Le Parlement va autoriser, par le biais d'un projet de loi d'habilitation - annoncée pour le 28 juin en Conseil des ministres -, le gouvernement à légiférer sur un sujet donné et dans un délai fixé. Puis l'Assemblée nationale et le Sénat valideront ou non l'ensemble des ordonnances via un projet de loi de ratification. Dans le temps imparti, Edouard Philippe et Muriel Pénicaud, sa ministre du Travail, devront rédiger leurs ordonnances, les faire valider par le Conseil d'Etat puis les adopter en Conseil des ministres.
 
La semaine dernière sur France 2, le Premier ministre Edouard Philippe a rapidement détaillé son calendrier : "Les ordonnances seront prises avant la fin de l'été.
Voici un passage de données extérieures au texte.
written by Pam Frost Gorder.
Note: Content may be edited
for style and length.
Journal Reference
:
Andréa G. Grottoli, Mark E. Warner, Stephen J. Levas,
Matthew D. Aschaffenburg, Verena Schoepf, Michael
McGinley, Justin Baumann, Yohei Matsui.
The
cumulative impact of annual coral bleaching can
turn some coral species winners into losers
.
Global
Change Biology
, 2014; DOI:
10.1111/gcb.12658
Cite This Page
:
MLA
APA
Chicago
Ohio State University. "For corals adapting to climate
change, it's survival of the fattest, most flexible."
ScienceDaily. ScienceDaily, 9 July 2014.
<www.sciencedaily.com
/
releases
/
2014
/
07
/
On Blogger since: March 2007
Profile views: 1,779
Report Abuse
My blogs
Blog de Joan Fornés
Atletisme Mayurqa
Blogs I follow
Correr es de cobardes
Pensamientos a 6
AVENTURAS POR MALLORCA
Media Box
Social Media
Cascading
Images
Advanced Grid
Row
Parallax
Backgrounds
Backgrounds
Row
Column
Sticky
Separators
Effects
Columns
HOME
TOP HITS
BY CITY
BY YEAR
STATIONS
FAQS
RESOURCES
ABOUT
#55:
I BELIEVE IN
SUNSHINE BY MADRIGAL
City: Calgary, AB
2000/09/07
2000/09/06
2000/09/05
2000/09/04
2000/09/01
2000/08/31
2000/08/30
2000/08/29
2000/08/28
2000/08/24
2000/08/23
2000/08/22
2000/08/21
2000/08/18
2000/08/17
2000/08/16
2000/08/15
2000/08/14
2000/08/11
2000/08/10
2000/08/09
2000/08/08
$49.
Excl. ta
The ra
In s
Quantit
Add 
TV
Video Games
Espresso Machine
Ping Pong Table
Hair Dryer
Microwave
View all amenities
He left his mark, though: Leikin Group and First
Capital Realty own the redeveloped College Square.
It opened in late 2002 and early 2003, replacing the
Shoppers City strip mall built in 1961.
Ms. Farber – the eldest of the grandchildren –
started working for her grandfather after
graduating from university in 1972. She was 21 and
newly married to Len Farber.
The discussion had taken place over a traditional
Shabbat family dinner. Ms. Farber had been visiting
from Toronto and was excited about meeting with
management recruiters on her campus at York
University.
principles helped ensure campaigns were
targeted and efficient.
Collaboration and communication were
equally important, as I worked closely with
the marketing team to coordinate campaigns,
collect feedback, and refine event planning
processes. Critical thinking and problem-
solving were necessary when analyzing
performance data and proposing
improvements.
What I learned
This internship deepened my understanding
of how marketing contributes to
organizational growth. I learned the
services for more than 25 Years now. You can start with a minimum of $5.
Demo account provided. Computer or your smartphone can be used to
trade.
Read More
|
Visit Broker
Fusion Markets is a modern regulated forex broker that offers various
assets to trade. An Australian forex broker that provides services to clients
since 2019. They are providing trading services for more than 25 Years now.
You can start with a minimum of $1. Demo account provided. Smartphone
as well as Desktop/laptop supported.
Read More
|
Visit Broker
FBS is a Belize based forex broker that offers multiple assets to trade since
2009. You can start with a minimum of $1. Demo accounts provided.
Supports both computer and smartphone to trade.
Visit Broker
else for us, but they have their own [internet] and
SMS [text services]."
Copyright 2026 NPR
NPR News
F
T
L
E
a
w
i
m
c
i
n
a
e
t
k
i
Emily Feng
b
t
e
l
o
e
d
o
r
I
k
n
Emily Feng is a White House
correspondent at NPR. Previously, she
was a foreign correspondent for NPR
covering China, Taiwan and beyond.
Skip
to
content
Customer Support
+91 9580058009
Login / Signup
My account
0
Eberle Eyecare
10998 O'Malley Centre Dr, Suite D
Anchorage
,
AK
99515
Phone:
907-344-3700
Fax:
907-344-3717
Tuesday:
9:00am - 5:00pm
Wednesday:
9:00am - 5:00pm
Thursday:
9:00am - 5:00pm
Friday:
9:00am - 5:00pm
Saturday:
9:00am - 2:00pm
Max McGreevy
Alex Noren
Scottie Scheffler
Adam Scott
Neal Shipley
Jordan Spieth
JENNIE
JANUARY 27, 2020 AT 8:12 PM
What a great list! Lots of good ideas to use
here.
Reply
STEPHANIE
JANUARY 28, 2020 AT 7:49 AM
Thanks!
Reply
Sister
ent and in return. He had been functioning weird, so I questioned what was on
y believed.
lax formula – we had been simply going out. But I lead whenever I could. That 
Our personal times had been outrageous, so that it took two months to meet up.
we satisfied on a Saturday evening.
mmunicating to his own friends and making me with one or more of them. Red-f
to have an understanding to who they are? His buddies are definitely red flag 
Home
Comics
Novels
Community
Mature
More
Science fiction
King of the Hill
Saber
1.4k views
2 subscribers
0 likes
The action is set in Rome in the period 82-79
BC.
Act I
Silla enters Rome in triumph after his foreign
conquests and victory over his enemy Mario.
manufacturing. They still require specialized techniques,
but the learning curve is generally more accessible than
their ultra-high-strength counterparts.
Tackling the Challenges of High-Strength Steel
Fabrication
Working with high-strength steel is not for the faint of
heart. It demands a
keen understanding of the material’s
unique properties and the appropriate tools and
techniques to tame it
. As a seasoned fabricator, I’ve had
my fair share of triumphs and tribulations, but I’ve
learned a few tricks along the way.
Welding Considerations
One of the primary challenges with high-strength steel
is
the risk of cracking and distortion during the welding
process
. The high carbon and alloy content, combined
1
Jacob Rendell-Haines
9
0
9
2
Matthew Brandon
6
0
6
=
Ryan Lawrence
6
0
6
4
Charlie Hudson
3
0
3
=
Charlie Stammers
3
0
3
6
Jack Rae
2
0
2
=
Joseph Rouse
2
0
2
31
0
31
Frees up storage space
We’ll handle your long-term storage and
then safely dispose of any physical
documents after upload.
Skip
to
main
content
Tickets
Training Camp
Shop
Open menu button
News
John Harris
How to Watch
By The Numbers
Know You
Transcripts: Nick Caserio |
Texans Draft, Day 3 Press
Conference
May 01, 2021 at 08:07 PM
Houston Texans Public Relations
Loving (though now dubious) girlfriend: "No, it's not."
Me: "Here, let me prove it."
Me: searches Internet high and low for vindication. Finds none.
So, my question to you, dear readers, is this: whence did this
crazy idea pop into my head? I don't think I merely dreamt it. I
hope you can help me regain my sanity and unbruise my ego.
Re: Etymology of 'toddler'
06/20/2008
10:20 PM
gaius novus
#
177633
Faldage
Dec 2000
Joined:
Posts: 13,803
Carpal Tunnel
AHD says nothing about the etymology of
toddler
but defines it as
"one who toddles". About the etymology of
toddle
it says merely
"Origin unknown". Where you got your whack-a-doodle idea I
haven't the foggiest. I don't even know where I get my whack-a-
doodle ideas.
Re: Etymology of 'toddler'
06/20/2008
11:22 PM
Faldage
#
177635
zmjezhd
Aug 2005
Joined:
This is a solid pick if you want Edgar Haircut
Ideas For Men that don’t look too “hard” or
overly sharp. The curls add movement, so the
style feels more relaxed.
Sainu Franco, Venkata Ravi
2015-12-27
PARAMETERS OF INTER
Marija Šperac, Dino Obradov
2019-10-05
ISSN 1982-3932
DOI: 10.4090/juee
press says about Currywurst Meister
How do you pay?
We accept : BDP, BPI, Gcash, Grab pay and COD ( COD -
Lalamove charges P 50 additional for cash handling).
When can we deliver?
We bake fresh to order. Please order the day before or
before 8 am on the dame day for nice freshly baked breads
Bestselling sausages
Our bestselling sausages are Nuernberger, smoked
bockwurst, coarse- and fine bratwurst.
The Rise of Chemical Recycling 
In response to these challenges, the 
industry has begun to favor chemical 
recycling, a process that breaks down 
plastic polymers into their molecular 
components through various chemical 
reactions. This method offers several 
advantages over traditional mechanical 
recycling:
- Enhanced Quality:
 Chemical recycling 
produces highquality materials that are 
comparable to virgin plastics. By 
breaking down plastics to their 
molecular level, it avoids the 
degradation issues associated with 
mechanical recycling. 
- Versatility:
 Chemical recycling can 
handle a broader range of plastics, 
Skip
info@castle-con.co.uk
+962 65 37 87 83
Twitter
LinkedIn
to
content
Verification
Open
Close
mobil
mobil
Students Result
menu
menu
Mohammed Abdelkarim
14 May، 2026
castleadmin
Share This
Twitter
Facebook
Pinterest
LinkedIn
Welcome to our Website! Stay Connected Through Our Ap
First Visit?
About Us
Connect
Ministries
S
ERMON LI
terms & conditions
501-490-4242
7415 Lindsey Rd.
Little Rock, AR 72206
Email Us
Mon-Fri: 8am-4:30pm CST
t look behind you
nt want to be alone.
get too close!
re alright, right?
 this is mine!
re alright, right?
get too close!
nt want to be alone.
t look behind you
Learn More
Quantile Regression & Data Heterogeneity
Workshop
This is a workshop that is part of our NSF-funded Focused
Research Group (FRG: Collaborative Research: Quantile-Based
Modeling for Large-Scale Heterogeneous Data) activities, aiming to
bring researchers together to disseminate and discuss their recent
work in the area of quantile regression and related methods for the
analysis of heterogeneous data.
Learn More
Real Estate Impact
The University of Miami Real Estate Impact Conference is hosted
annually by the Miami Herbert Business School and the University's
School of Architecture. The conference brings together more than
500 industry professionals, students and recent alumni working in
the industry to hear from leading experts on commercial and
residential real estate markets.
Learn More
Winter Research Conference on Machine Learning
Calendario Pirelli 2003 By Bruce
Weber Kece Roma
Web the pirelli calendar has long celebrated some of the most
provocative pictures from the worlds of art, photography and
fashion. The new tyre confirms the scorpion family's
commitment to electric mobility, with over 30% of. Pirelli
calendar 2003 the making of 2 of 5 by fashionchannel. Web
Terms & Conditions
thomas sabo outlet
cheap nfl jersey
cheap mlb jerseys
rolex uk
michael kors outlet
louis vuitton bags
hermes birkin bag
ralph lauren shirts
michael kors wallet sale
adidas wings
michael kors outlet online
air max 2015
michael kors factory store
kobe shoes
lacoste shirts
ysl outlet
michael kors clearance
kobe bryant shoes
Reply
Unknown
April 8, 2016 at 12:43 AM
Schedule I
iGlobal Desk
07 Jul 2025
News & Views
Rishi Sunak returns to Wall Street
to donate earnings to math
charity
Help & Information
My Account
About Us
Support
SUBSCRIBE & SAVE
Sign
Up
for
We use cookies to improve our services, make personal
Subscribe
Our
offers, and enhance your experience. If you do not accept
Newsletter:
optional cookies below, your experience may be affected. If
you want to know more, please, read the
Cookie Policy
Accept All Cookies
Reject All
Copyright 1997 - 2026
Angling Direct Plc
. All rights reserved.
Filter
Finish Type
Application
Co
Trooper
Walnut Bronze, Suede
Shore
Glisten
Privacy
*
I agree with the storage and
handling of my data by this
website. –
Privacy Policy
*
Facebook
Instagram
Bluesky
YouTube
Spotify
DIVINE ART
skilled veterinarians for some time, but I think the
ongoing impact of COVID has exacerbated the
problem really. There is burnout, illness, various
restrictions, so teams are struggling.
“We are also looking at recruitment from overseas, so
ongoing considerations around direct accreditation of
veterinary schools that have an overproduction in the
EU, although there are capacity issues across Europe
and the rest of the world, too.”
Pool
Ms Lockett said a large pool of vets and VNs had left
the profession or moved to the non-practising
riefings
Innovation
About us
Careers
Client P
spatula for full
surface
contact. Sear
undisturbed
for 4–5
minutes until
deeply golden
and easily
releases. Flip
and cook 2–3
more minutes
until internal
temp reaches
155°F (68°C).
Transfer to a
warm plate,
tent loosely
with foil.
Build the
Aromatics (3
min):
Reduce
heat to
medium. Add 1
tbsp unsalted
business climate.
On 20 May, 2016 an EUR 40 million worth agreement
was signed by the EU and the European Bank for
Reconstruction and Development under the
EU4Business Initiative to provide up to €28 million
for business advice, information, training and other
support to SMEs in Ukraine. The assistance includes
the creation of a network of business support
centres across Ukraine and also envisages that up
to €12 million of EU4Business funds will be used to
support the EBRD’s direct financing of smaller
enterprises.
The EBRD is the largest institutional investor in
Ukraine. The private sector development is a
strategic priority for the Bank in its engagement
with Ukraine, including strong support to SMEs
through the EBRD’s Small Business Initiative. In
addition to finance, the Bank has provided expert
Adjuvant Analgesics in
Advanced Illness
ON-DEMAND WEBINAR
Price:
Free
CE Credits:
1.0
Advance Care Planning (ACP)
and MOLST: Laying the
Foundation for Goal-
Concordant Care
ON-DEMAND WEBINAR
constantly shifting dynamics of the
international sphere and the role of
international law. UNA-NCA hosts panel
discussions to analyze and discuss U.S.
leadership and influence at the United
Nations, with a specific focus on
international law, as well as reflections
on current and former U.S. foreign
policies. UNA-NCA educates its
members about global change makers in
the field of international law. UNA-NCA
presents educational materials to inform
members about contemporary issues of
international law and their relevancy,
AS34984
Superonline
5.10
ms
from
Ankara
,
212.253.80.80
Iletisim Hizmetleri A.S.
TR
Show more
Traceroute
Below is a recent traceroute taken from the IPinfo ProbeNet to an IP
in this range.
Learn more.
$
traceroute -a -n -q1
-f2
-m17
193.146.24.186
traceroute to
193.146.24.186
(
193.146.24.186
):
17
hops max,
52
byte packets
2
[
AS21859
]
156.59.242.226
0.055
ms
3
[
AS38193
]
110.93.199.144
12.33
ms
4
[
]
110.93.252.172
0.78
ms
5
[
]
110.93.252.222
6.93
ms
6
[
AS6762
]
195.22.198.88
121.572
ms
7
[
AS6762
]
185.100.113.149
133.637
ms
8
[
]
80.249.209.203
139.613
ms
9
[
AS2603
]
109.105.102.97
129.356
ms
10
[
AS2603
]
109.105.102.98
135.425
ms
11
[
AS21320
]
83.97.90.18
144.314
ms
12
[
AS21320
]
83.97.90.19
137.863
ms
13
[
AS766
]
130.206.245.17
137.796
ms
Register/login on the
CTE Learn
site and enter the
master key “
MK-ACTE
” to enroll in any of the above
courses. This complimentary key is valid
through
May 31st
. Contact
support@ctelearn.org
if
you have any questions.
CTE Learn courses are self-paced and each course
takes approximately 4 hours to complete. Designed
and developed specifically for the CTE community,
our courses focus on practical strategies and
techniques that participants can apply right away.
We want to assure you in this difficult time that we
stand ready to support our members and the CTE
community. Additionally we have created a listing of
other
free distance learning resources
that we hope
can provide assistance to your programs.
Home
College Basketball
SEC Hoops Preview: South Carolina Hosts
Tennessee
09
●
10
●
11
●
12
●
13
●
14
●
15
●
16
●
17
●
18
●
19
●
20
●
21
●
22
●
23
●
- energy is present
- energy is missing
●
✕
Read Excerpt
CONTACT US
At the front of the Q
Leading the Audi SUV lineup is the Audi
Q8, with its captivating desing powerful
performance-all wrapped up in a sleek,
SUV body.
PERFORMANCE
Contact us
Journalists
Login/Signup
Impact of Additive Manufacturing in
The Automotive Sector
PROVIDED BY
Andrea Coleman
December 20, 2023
La fin de l'été, c'est le 21 septembre. Donc avant cette date et la reprise de la session parlementaire normale." Après la publication des ordonnances au Journal officiel, la loi de ratification est la véritable étape sensible du processus : l'ordonnance n'acquiert en effet sa valeur législative qu'après l'adoption définitive - et globale - du Parlement.
 
Ce sont donc sur toutes les ordonnances publiées que députés et sénateurs devront se prononcer à l'automne. Il faut donc à Emmanuel Macron et Edouard Philippe une majorité confortable à l'Assemblée nationale et au Sénat - il y a des élections sénatoriales en septembre - pour éviter les mauvaises surprises.